Sales volumes for these five communities was $1.087 billion through April 2017 compared to $860 million a year ago. We are catching up with the number of units sold — with 231 sold through April 30, 2017 compared to 237 last year at this time. What’s more important is that days on market (DOM) has come down from an average 79 DOM in 2016 vs. 68 for this year. All of these communities were up in sales volume over last year, with Brentwood, Bel-Air, and Beverly Hills leading the sales volume parade.
Median sales prices are being knocked out of the park….
Leading the home run derby this month was Beverly Hills Post Office, which posted a 197% increase in median sales over a year ago — with a MSP of $7.588 million, well over its $2.550 million MSP last year. Beverly Hills was at 103% over last year…. Westwood/Century City was up 66%, Brentwood saw a 35% increase, and Marina del Rey was up 33%.
But the impressive numbers for the westside real estate market are the median sales price increases since January 2017. Beverly Hills led the communities I report on with a 45% increase in median sales price of $6.200 million through the first months of this year, followed by 40% increase at $3.569 million for Brentwood. Westwood/Century City had a 25% increase at $2.100 million; BPHO was at 12% increase, but Bel-Air was trailing at 6% compared to last year. Marina del Rey was up 41% compared to last year through April at $1.457 million. “This is a very strong showing for the first months of the year, and while we are slightly down in units sold, we’re creeping back to previous highs.”
There were some big sales in this market, of course — there always are it seems. Beverly Hills Post Office had a sale for $26+ million and Bel-Air had one for $40+ million. There
have also been several big sales in Malibu as well. Seventeen out of 20 homes in Beverly Hills sold for $3 million-plus; BHPO had 9 out of 12 sold over $3 million; And Brentwood had 11 out of 20 selling for more than $3 million. As reported last week, we are making real progress in homes in the $5 million-plus and up range in Los Angeles County. Please also remember that these numbers are coming from the Multiple Listing Service (MLS), and do not take any private sales into consideration.

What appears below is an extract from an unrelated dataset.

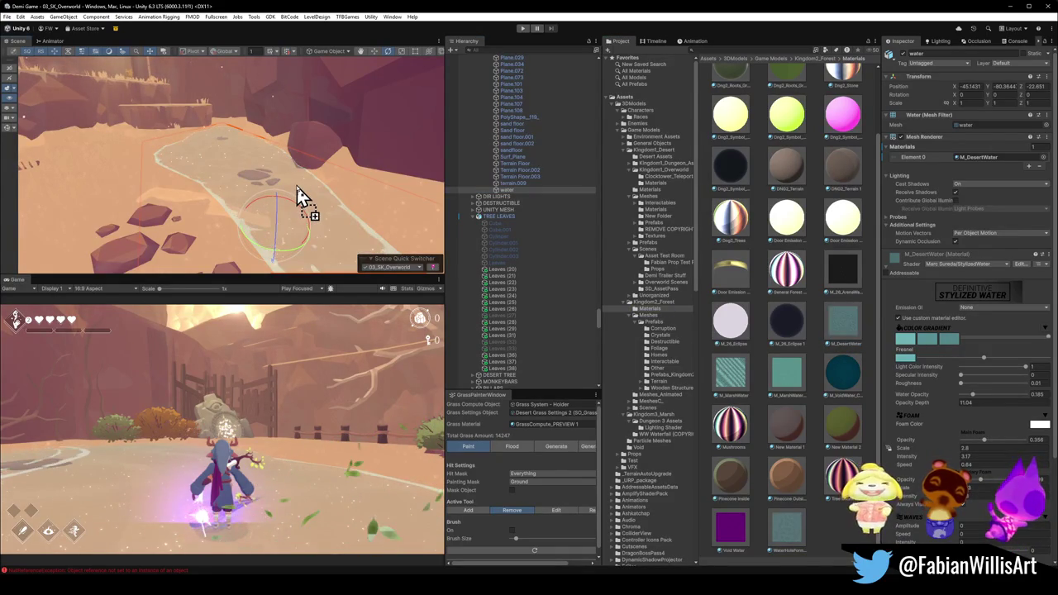
key("Escape")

I know, I know, you are probably bleary-eyed looking at all these numbers, numbers do count. We measure our market’s success on our home values, median sales prices, units sold and days on market. It’s in my blood, my DNA. It is the only way I can convey to you “how are we doing?” Fortunately, we have a reporting system that works, most of the time. We get it wrong sometimes, but the reality is we live with a very dynamic real estate market in dynamic times. Some people are nervous about selling or buying (they don’t know if they will find a replacement property that they can afford or will “be beat out” by other buyers, some of which will be all cash buyers. But we are seeing real strength in our market — and that’s a testament to our communities’ assets – our schools, neighborhoods, city offerings, culture, and of course the fabulous weather and location. You can’t beat living here. We do have it all.
Baby Boomers — don’t complain. Millennials are worse off.

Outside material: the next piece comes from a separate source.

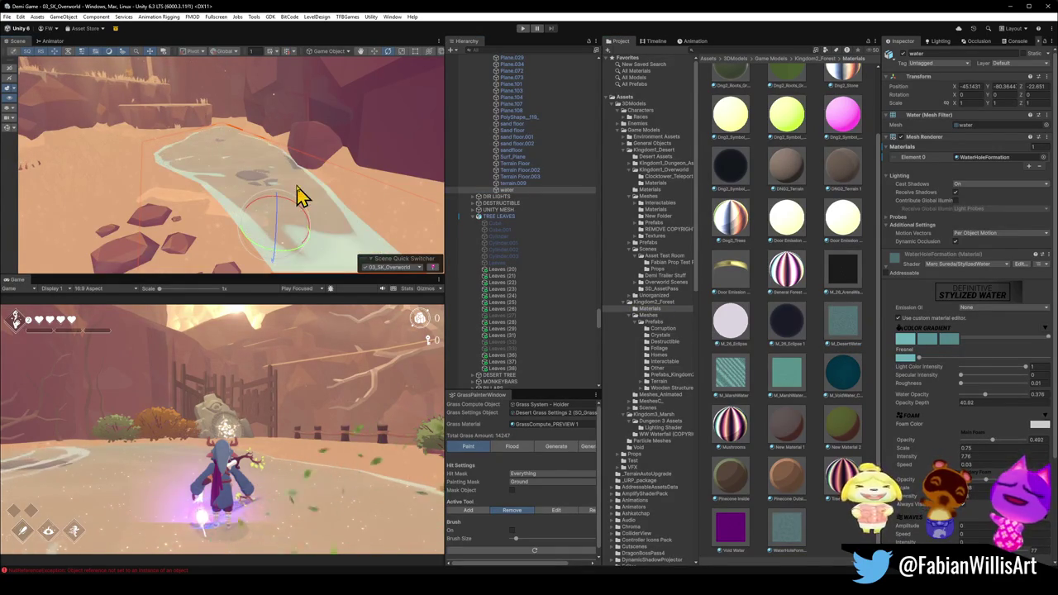
left_click_drag(839, 372, 300, 192)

As you look down the generational ladder, like many of you, we seem to think that the younger generation really has it easy. Think about — children with an iPhone at the ready when in grade school, an Apple laptop to put in their back pack on their way to college, and with the entire 21st century in front of them as they march down the yellow brick road, we have a great of excitement for them and their futures. But what is happening is that truth serum is now hitting the real statistics for millennials.
For example, millennials earn approximately 20% less than boomers did at the same stage in life….26% in college are planning to move back home with Mom and Dad, even though they have earned a degree with the concept they would be launched into a career and their own place. According to the new survey, the burden of college debt continues to weigh on the finances and life choices of young people between the ages of 20 and 26, with 32%saying they owe anywhere from $10,000 to more than $50,000 on student loans. The average student loan balance was $10,205, but was even higher ($11,475) for those still in school.
Millennials do have one thing boomers do not have: More time. Millennials said, rather bravely, that to move back home after college was a big of a letdown — 30% said they would be embarrassed if they were still living at home with their parents if they turned 30 and 34 but at least 11% they wouldn’t feel really embarrassed if they still lived at home beyond age 35. “Go figure”!
“It’s not the same anymore,” Carole stated. “And that’s why many baby boomers are not putting their homes on the market — kids are still living at home.”
Student debt? No problem. Fannie Mae to rescue
Your ship has come in. Student debt gets a break, finally. There is some good news for home buyers and owners burdened with costly student loan debts: Mortgage investor
Fannie Mae has just made sweeping rule changes that should make it easier for you to purchase a first home or do a “cash-out” refinancing to pay off your student debt. Fannie’s new policies could be game changers for large numbers of consumers. Roughly 43 million Americans are carrying student debt — $1.4 trillion nationwide — according to industry estimates. These not only are a drag on borrowers’ ability to save money, but are a key reason why so many young, would-be home buyers remain renters — or are camped out in their parents’ homes.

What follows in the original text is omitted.